If guests frequent your yard, provide litter bins and encourage them to deposit trash in these bins. Then, carry out a clean-up and trash disposal soon after the party or event is completed.
Take Proper Care of Water Bodies
If you have a water feature such as a decorative pond or a fishpond, you need to ensure that any mosquito larvae in there do not grow to maturation.

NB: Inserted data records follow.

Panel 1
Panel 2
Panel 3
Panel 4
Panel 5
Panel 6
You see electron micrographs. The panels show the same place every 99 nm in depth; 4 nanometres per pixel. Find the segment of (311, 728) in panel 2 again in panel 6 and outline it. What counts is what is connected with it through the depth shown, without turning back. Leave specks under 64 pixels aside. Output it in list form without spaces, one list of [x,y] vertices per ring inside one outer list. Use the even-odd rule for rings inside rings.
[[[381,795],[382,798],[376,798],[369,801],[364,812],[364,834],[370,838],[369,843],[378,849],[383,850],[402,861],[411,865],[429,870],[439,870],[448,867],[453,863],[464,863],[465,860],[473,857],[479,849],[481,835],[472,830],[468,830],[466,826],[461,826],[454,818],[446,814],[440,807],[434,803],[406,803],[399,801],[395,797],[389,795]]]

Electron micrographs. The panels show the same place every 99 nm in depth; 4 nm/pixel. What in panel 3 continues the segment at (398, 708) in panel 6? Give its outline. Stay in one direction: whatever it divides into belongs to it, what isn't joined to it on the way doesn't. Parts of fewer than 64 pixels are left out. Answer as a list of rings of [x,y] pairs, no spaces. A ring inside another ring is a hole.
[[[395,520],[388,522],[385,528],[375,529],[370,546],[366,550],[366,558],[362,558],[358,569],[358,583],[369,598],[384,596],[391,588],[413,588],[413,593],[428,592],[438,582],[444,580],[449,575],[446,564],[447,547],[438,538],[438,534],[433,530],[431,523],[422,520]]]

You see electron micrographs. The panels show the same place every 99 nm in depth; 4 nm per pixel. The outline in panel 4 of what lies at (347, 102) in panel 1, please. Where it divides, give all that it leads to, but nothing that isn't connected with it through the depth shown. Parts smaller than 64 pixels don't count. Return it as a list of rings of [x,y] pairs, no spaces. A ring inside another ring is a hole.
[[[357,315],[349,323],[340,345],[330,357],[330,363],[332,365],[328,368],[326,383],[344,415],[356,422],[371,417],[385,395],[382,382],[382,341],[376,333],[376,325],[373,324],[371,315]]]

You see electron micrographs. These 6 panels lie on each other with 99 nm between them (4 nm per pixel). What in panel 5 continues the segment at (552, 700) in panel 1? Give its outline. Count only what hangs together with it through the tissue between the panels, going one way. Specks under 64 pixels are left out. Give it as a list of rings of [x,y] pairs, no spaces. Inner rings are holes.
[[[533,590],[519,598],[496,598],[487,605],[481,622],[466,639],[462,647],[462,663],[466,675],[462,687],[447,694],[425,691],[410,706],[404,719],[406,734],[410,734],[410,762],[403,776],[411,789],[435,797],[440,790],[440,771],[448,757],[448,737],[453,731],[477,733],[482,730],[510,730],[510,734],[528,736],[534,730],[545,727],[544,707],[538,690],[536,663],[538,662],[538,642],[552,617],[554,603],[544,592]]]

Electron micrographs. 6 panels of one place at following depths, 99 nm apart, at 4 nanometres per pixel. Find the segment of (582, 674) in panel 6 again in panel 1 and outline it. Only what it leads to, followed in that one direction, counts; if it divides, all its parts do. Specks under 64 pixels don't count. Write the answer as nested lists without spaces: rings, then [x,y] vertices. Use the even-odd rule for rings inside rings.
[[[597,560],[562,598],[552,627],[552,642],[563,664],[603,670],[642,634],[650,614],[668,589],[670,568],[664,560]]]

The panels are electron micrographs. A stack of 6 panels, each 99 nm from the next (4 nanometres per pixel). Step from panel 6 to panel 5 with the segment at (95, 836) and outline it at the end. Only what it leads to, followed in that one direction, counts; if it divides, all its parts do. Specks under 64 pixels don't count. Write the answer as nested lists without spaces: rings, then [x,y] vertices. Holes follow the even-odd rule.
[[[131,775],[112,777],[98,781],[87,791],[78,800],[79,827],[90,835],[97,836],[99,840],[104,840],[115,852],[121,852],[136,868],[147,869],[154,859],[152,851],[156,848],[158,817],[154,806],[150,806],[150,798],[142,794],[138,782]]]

Use environmentally friendly products such as Bacillus Thuringiensis (BTI). It acts as a larvacide that is safe for aquatic plants, fish, and humans. You can also sprinkle BTI on gutters if water tends to collect every rainy season.
Some people put Gambusia in ponds as they eat mosquito larvae. Cover outdoor pools when not in use.
Clear Bushes and Long Grass
Mosquitoes love to hide in tall grass, weed, bushes, and overgrown trees. Keep the lawn tidy by mowing and pruning regularly.
Besides, mosquito-repelling plants and herbs include marigolds, peppermint, lavender, lemon eucalyptus, feverfew, pennyroyal, citronella grass, and chrysanthemums. Plant a few of them between other bushes and trees to get rid of mature mosquitoes from your yard and porch.
They not only repel the mosquitoes but also leave your yard smelling fresh and awesome.
In addition, clear any decaying branches, moist leaves, and any other debris. These are alternative places for mosquitoes to breed if they cannot find stagnant water. If you make compost out of the dead plants, turn them after every few days to prevent any larva from hatching.
Use Chemical Repellents
If there are still mosquitoes causing havoc, you can use repellents to treat the yard after all the above steps.
Spray pyrethrin extract repellents under shrubs and around the yard. You can also use a pyrethroid repellent. This is a synthetic version of the pyrethrin repellent. It is more effective than the former in getting rid of mosquitoes.
Some repellents come in the form of granules, which you scatter across your lawn. They are infused with mosquito repellents but safe with animals and children.
Frequently Asked Questions
How do I keep mosquitoes out of my backyard naturally?
I find that burning citronella incense sticks help to keep mosquitoes away from my yard.
What is the best mosquito control for a yard?
A combination of chemical and natural repellents work best for mosquito control in your yard. Burn citronella incense, and use pyrethrin too.
What is a natural repellent for mosquitoes?
Citronella grass is the most effective natural repellent for mosquitoes. I have tested a few!
You may never eradicate all the mosquitoes. However, if you make your yard less conducive to their breeding, you will have fewer mosquitoes to deal with. The tips above make it hard for mosquitoes to breed or hide in your yard.
Consider doing everything that applies to your yard. The more you do, the more success you will see!
And it will help stop mosquitoes from getting into your room, or home!